Submitted by somebodyenjoy t3_z8otan in deeplearning

I was thinking I'd load half the data first, train it, then another half, and train it. This may be slightly slower but should work in theory. I'd preprocess it and store the data in something like X1.npy and X2.npy. X1 and X2 being the first and second half of the preprocessed data. This can make it so data is loaded much quicker as well, but obviously slower than if we had bigger RAM. We can always get more RAM in the cloud, but what if we have 1000GB of images to train on? Seems like my initial intuition is correct, but what is the standard operating procedure here?

​

I think people normally let Keras do all the work by simply using ImageDataGenerator and feeding the path, but what if I want some control over preprocessing?

15

Comments

You must log in or register to comment.

Alone_Bee_6221 t1_iycimeo wrote

I would probably suggest splitting into chunks of data or you could try to implement you own dataset class to load images lazily.

10

incrediblediy t1_iycjg6d wrote

You can use your own preprocessing on top of keras preprocessing and data loader, or you can use a custom code for all together.
According to https://www.tensorflow.org/api_docs/python/tf/keras/preprocessing/image/ImageDataGenerator ,

Deprecated: tf.keras.preprocessing.image.ImageDataGenerator is not recommended for new code. Prefer loading images with tf.keras.utils.image_dataset_from_directory and transforming the output tf.data.Dataset with preprocessing layers

You can do mini batch training depending on available VRAM, even with a batch size of 1. I assume you are referring to VRAM as RAM, as we hardly do deep learning with CPU for image datasets.

example: you can use data_augmentation pipeline step to have control over preprocessing like this (I used this code with older TF version (2.4.0 or 2.9.0.dev may be) and might need to change function locations for new version as above)

train_ds = tensorflow.keras.preprocessing.image_dataset_from_directory(
    image_directory,
    labels='inferred', 
    label_mode='int',
    class_names=classify_names,     
    validation_split=0.3,
    subset="training",
    shuffle=shuffle_value,
    seed=seed_value,
    image_size=image_size,
    batch_size=batch_size,
)

data_augmentation = tensorflow.keras.Sequential(
    [
        tensorflow.keras.layers.experimental.preprocessing.RandomFlip("horizontal"),
        tensorflow.keras.layers.experimental.preprocessing.RandomRotation(0.1), 
    ]
)

augmented_train_ds = train_ds.map( lambda x, y: (data_augmentation(x, training=True), y))
2

suflaj t1_iyclnwf wrote

Images are loaded from disk, perhaps with some caching.

The most efficient simple solution would be to have workers that fill up a buffer that acts like a queue for data.

1

IshanDandekar t1_iycnrjg wrote

How big is your RAM? Maybe you can try cloud resources to get a better machine, leverage GPUs too if it is an image dataset

0

Ttttrrrroooowwww t1_iyctkhw wrote

Normally your dataloader gets single samples from your dataset.

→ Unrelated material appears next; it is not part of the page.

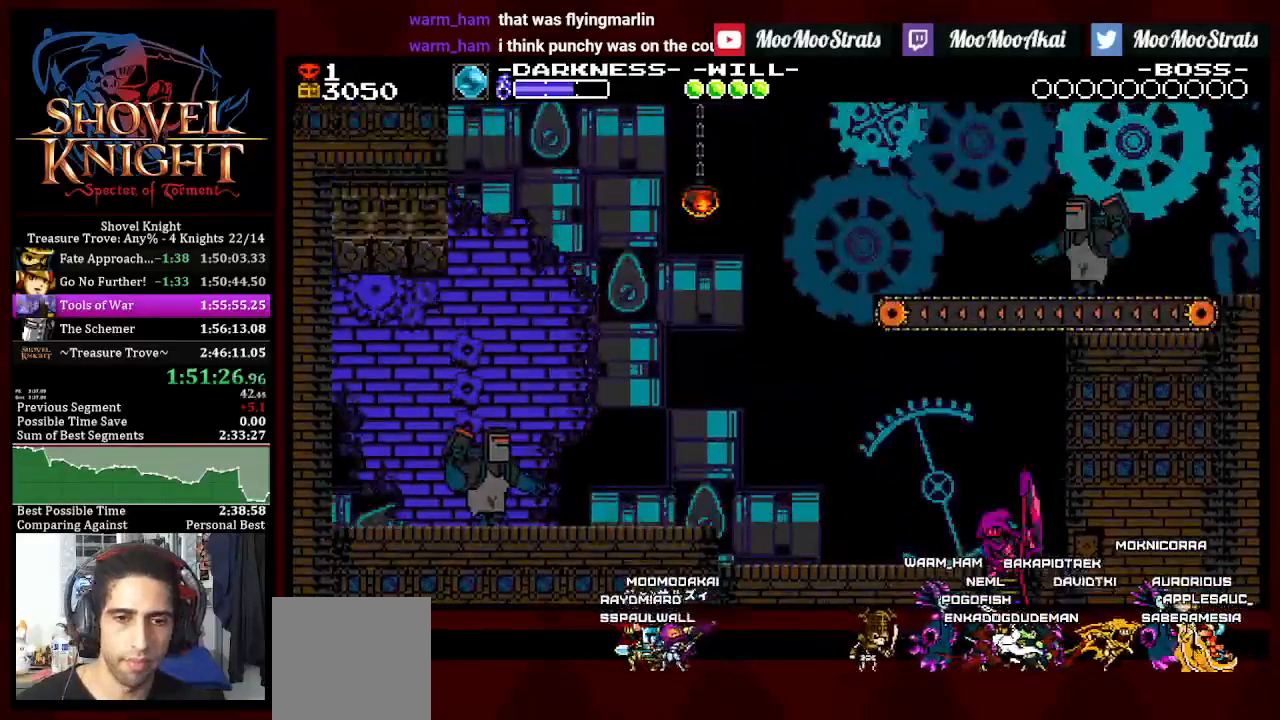
{"buttons": ["DPAD_RIGHT"], "left_stick": "center", "right_stick": "center", "events": [[150, "CROSS", "up"], [217, "DPAD_RIGHT", "down"], [217, "DPAD_UP", "up"]]}
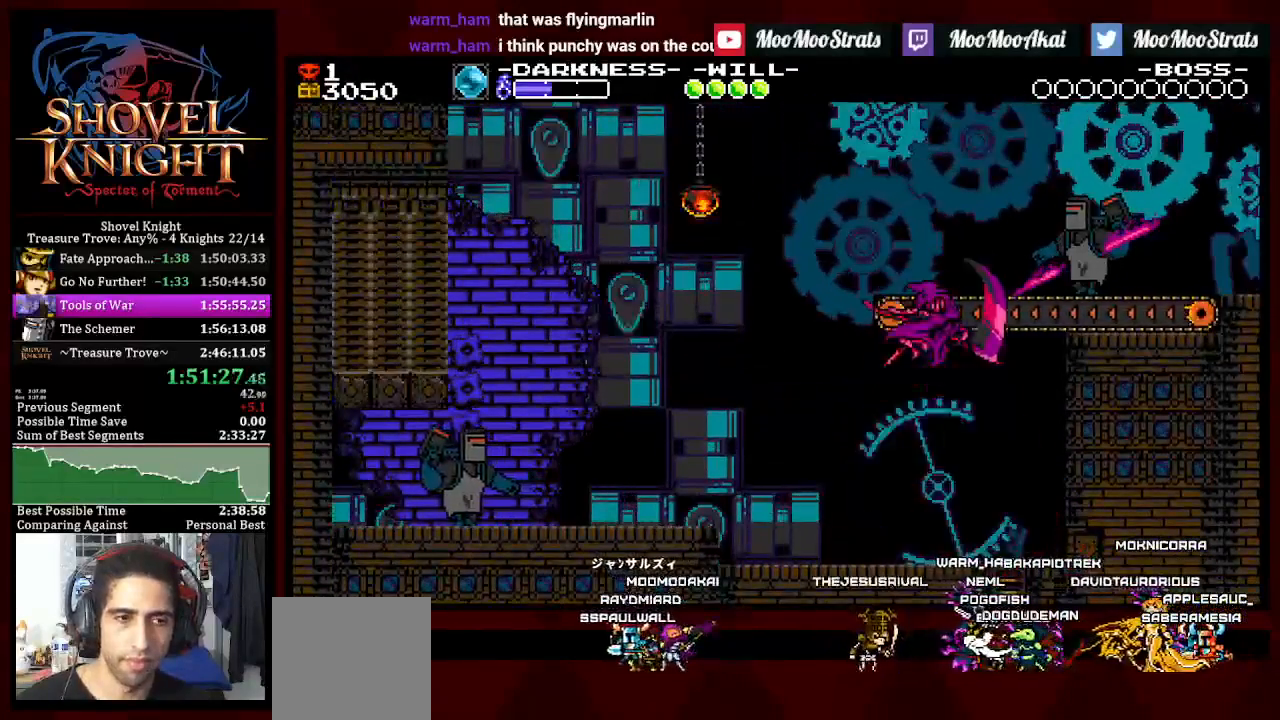
{"buttons": ["DPAD_RIGHT"], "left_stick": "center", "right_stick": "center", "events": []}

Such as reading an image one by one. In that case RAM is never a problem.

If that is not an option for you (why I would not know), then numpy memmaps might be for you. Basically an array thats read from disk, not from RAM. I use it to handle arrays that are Billions of values.

2

robbsc t1_iycws54 wrote

For tensorflow, you have to learn to use tensorflow datasets. https://www.tensorflow.org/datasets

You could also save your dataset as an hdf5 file using h5py, then use the tensorflow_io from_hdf5() to load your data. https://www.tensorflow.org/io

Hdf5 is the "traditional" (for lack of a better word) way of loading numpy data that is too big to fit in memory. The downside is that it is slow at random indexing, so people don't use it as much anymore for training networks.

Pytorch datasets are a little easier in my opinion.

8

somebodyenjoy OP t1_iycyur2 wrote

I do the same using numpy files, but they only let me load the whole data which is too big in the first place. Tensorflow let’s us load in batches huh, I’ll look into this

2

Rishh3112 t1_iyd0opv wrote

I would suggest on splitting the dataset and saving the weights everytime you train one set and train the next set using the weights of the previous weights.

0

HiPattern t1_iyd91t0 wrote

hdf5 files are quite nice for that. You can write your X / y datasets in chunks into the file. When you access a batch, then it will only read the part of the hdf5 file where the batch is.

​

You can also use multiple numpy files, e.g. one for each batch, and then handle the file management in the sequence generator.

3